In connection with the issuance of the Notes, a bank appointed by the Company (the “Stabilizing Manager”) (or any person acting on behalf of the Stabilizing Manager) may over-allot Notes or effect transactions with a view to supporting the market price of the Notes at a level higher than that which might otherwise prevail. However, there is no assurance that the Stabilizing Manager (or any person acting on behalf of the Stabilizing Manager) will undertake stabilization action. Any stabilization action may begin on or after the date on which adequate public disclosure of the terms of the offering is made and, if begun, may be ended at any time, but it must end no later than the earlier of 30 days after the issue date of the Notes and 60 days after the date of the allotment of the Notes. Any stabilization action or over allotment must be conducted by the Stabilizing Manager (or a person acting on behalf of the Stabilizing Manager) in accordance with all applicable laws and regulations.
Enquiries:
Please go to the Investor Relations section of the corporate website
www.2sfg.com/investors/
About Boparan Holdings:
Boparan Holdings is the parent company for 2 Sisters Food Group with headquarters in Birmingham.
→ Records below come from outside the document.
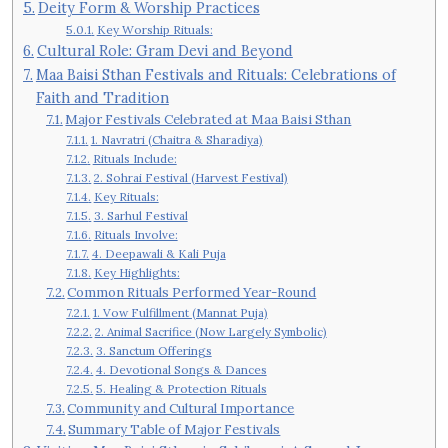
Deity Form & Worship Practices
Key Worship Rituals:
Cultural Role: Gram Devi and Beyond
Maa Baisi Sthan Festivals and Rituals: Celebrations of
Faith and Tradition
Major Festivals Celebrated at Maa Baisi Sthan
1. Navratri (Chaitra & Sharadiya)
Rituals Include:
2. Sohrai Festival (Harvest Festival)
Key Rituals:
3. Sarhul Festival
Rituals Involve:
4. Deepawali & Kali Puja
Key Highlights:
Common Rituals Performed Year-Round
1. Vow Fulfillment (Mannat Puja)
2. Animal Sacrifice (Now Largely Symbolic)
3. Sanctum Offerings
4. Devotional Songs & Dances
5. Healing & Protection Rituals
Community and Cultural Importance
Summary Table of Major Festivals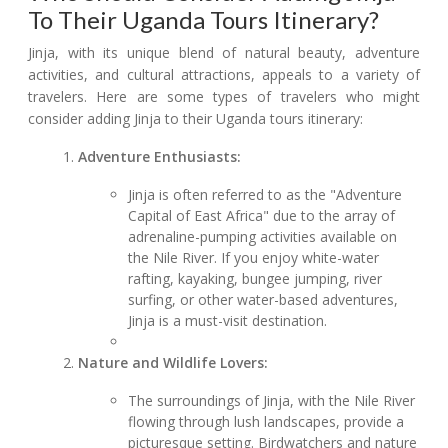
To Their Uganda Tours Itinerary?
Jinja, with its unique blend of natural beauty, adventure
activities, and cultural attractions, appeals to a variety of
travelers. Here are some types of travelers who might
consider adding Jinja to their Uganda tours itinerary:
Adventure Enthusiasts:
Jinja is often referred to as the "Adventure
Capital of East Africa" due to the array of
adrenaline-pumping activities available on
the Nile River. If you enjoy white-water
rafting, kayaking, bungee jumping, river
surfing, or other water-based adventures,
Jinja is a must-visit destination.
Nature and Wildlife Lovers:
The surroundings of Jinja, with the Nile River
flowing through lush landscapes, provide a
picturesque setting. Birdwatchers and nature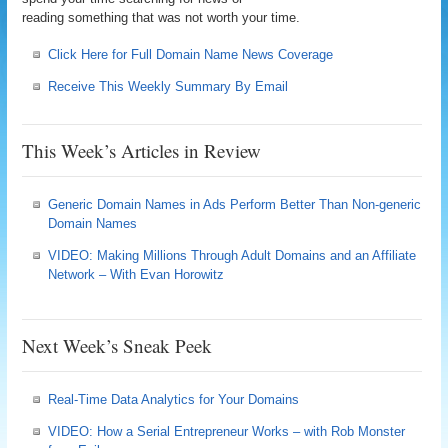
reading something that was not worth your time.
Click Here for Full Domain Name News Coverage
Receive This Weekly Summary By Email
This Week’s Articles in Review
Generic Domain Names in Ads Perform Better Than Non-generic
Domain Names
VIDEO: Making Millions Through Adult Domains and an Affiliate
Network – With Evan Horowitz
Next Week’s Sneak Peek
Real-Time Data Analytics for Your Domains
VIDEO: How a Serial Entrepreneur Works – with Rob Monster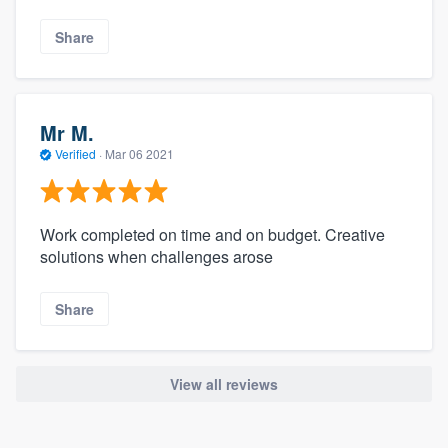
Share
Mr M.
Verified
·
Mar 06 2021
Work completed on time and on budget. Creative
solutions when challenges arose
Share
View all reviews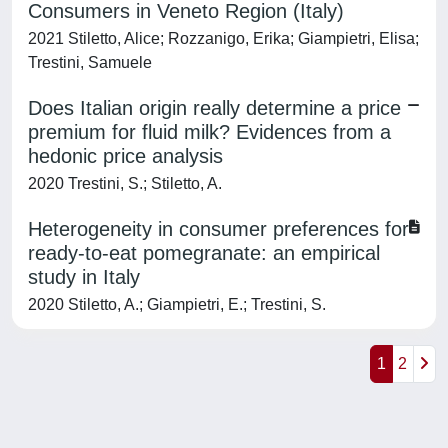
Consumers in Veneto Region (Italy)
2021 Stiletto, Alice; Rozzanigo, Erika; Giampietri, Elisa;
Trestini, Samuele
Does Italian origin really determine a price
premium for fluid milk? Evidences from a
hedonic price analysis
2020 Trestini, S.; Stiletto, A.
Heterogeneity in consumer preferences for
ready-to-eat pomegranate: an empirical
study in Italy
2020 Stiletto, A.; Giampietri, E.; Trestini, S.
1
2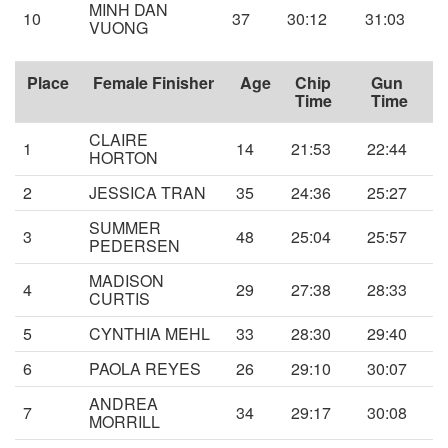
MINH DAN
10
37
30:12
31:03
VUONG
Place
Female Finisher
Age
Chip
Gun
Time
Time
CLAIRE
1
14
21:53
22:44
HORTON
2
JESSICA TRAN
35
24:36
25:27
SUMMER
3
48
25:04
25:57
PEDERSEN
MADISON
4
29
27:38
28:33
CURTIS
5
CYNTHIA MEHL
33
28:30
29:40
6
PAOLA REYES
26
29:10
30:07
ANDREA
7
34
29:17
30:08
MORRILL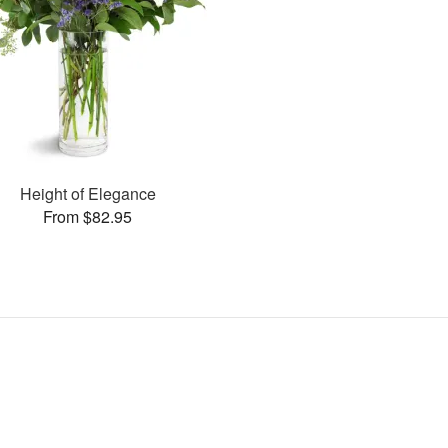
Height of Elegance
From $82.95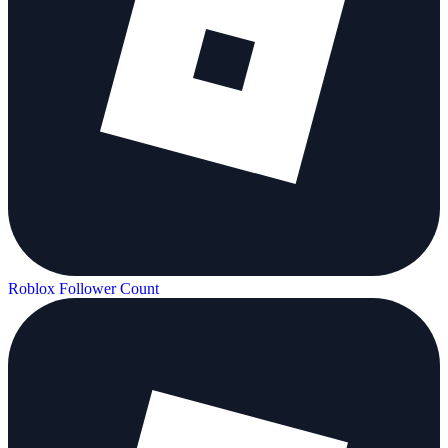
Roblox Follower Count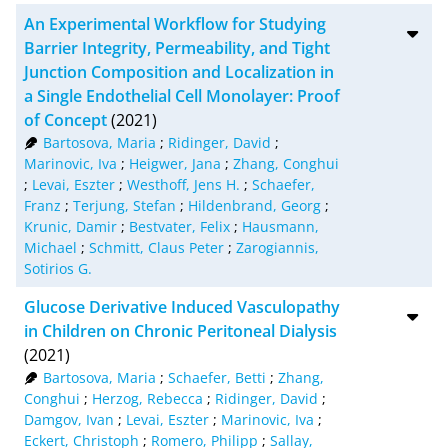
BibTeX
10
An Experimental Workflow for Studying
CSV
20
Barrier Integrity, Permeability, and Tight
Junction Composition and Localization in
RIS
50
a Single Endothelial Cell Monolayer: Proof
of Concept
(2021)
XML
100
Bartosova, Maria
;
Ridinger, David
;
Marinovic, Iva
;
Heigwer, Jana
;
Zhang, Conghui
;
Levai, Eszter
;
Westhoff, Jens H.
;
Schaefer,
Franz
;
Terjung, Stefan
;
Hildenbrand, Georg
;
Krunic, Damir
;
Bestvater, Felix
;
Hausmann,
Michael
;
Schmitt, Claus Peter
;
Zarogiannis,
Sotirios G.
Glucose Derivative Induced Vasculopathy
in Children on Chronic Peritoneal Dialysis
(2021)
Bartosova, Maria
;
Schaefer, Betti
;
Zhang,
Conghui
;
Herzog, Rebecca
;
Ridinger, David
;
Damgov, Ivan
;
Levai, Eszter
;
Marinovic, Iva
;
Eckert, Christoph
;
Romero, Philipp
;
Sallay,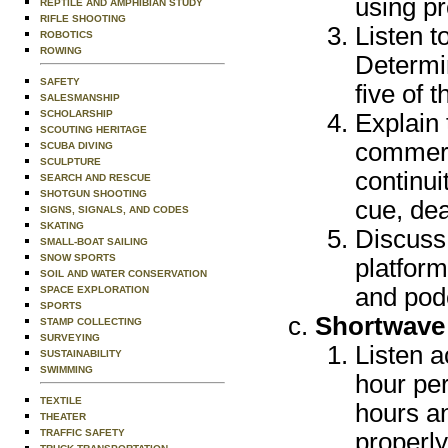
using pr
REPTILE AND AMPHIBIAN STUDY
RIFLE SHOOTING
Listen t
ROBOTICS
ROWING
Determi
SAFETY
five of 
SALESMANSHIP
SCHOLARSHIP
Explain 
SCOUTING HERITAGE
commerc
SCUBA DIVING
SCULPTURE
continu
SEARCH AND RESCUE
SHOTGUN SHOOTING
cue, dea
SIGNS, SIGNALS, AND CODES
SKATING
Discuss 
SMALL-BOAT SAILING
SNOW SPORTS
platform
SOIL AND WATER CONSERVATION
and pod
SPACE EXPLORATION
SPORTS
Shortwave
STAMP COLLECTING
SURVEYING
Listen a
SUSTAINABILITY
SWIMMING
hour per
TEXTILE
hours an
THEATER
TRAFFIC SAFETY
properl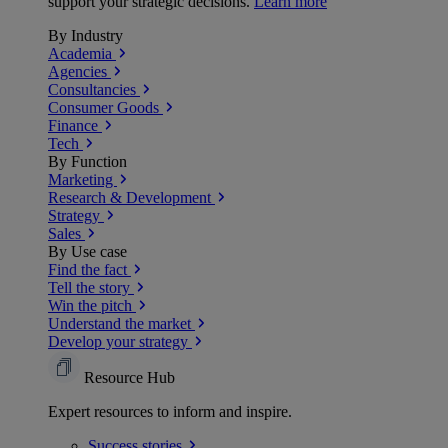
support your strategic decisions.
Learn more
By Industry
Academia
Agencies
Consultancies
Consumer Goods
Finance
Tech
By Function
Marketing
Research & Development
Strategy
Sales
By Use case
Find the fact
Tell the story
Win the pitch
Understand the market
Develop your strategy
Resource Hub
Expert resources to inform and inspire.
Success
stories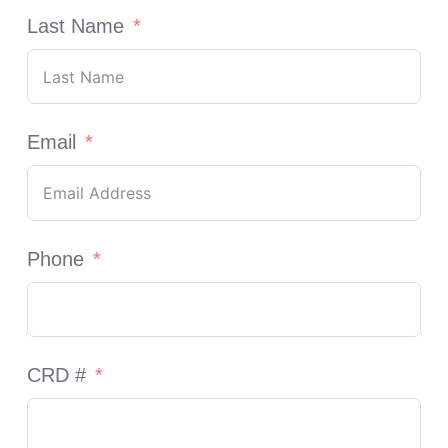
Last Name
Email
Phone
CRD #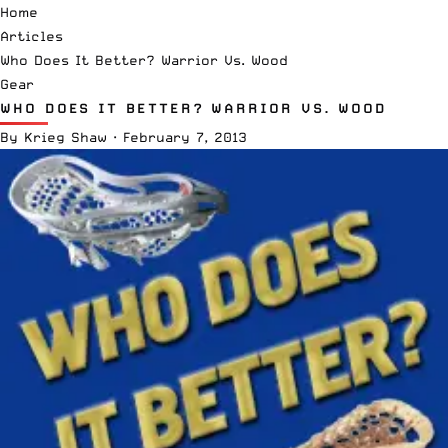
Home
Articles
Who Does It Better? Warrior Vs. Wood
Gear
WHO DOES IT BETTER? WARRIOR VS. WOOD
By
Krieg Shaw
·
February 7, 2013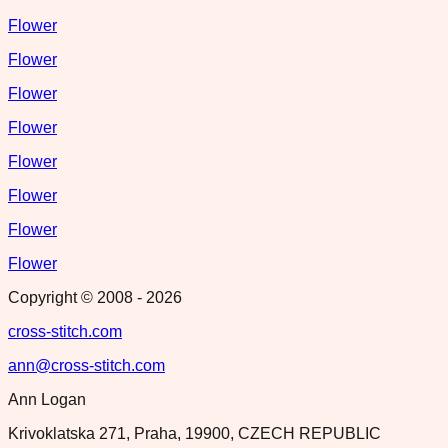
Flower
Flower
Flower
Flower
Flower
Flower
Flower
Flower
Copyright © 2008 -
2026
cross-stitch.com
ann@cross-stitch.com
Ann Logan
Krivoklatska 271, Praha, 19900, CZECH REPUBLIC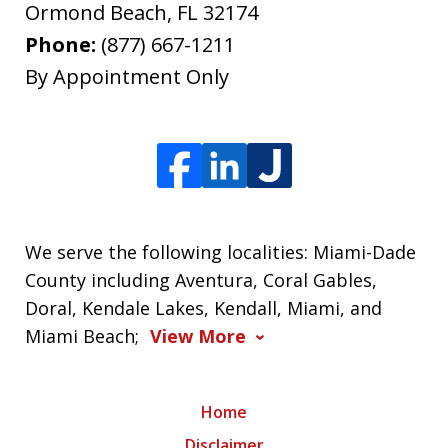
Ormond Beach
,
FL
32174
Phone:
(877) 667-1211
By Appointment Only
We serve the following localities: Miami-Dade
County including Aventura, Coral Gables,
Doral, Kendale Lakes, Kendall, Miami, and
Miami Beach;
View More
Home
Disclaimer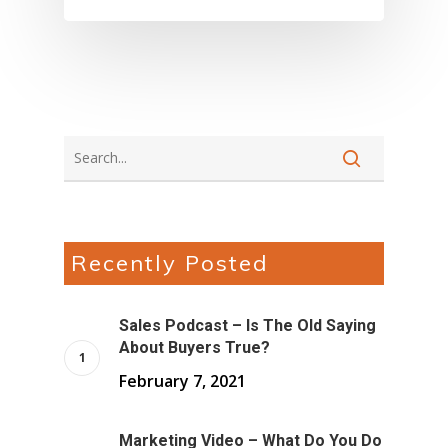
About Marketing
About Your Needs
About Us
About Time ( Contact Us )
Recently Posted
Sales Podcast – Is The Old Saying
About Buyers True?
February 7, 2021
Marketing Video – What Do You Do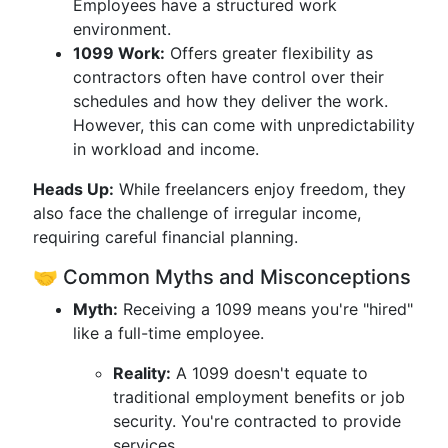
Employees have a structured work
environment.
1099 Work:
Offers greater flexibility as
contractors often have control over their
schedules and how they deliver the work.
However, this can come with unpredictability
in workload and income.
Heads Up:
While freelancers enjoy freedom, they
also face the challenge of irregular income,
requiring careful financial planning.
🤝 Common Myths and Misconceptions
Myth:
Receiving a 1099 means you're "hired"
like a full-time employee.
Reality:
A 1099 doesn't equate to
traditional employment benefits or job
security. You're contracted to provide
services.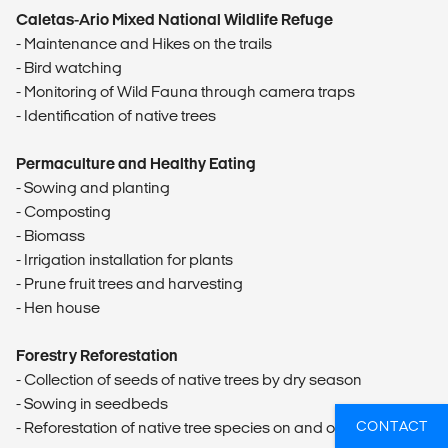
Caletas-Ario Mixed National Wildlife Refuge
- Maintenance and Hikes on the trails
- Bird watching
- Monitoring of Wild Fauna through camera traps
- Identification of native trees
Permaculture and Healthy Eating
- Sowing and planting
- Composting
- Biomass
- Irrigation installation for plants
- Prune fruit trees and harvesting
- Hen house
Forestry Reforestation
- Collection of seeds of native trees by dry season
- Sowing in seedbeds
CONTACT
- Reforestation of native tree species on and off campus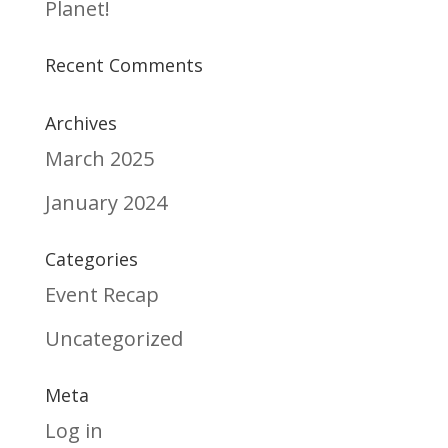
Planet!
Recent Comments
Archives
March 2025
January 2024
Categories
Event Recap
Uncategorized
Meta
Log in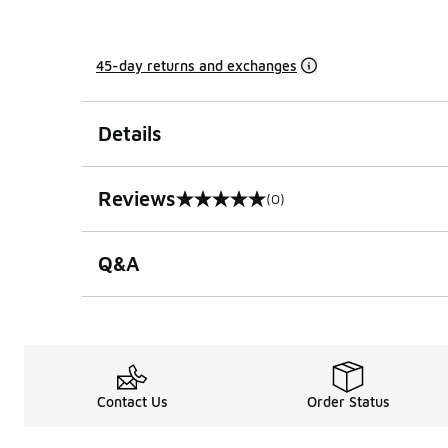
45-day returns and exchanges
Details
Reviews
(0)
0 out of 5 rating
Q&A
Contact Us
Order Status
We are a leading food manufacturer with strong market positions in Poultry, Meals and Bakery categories. We focus on delivering the highest quality products to our customers at the lowest cost.
This announcement contains forward-looking statements in relation to Boparan Holdings Limited (the “Company”) and its subsidiaries. By its very nature, forward-looking information requires the Company to make assumptions that may not materialise or that may not be accurate. Forward-looking statements involve known and unknown risks, uncertainties and other important factors beyond the control of the Company that could cause the actual performance or achievements of the Company to be materially different from any future results, performance or achievements expressed or implied by such forward-looking statements. Forward-looking statements speak only as of the date on which they are made, and the Company undertakes no obligation to update or revise any of them, whether as a result of new information, future events or otherwise, except as required by law.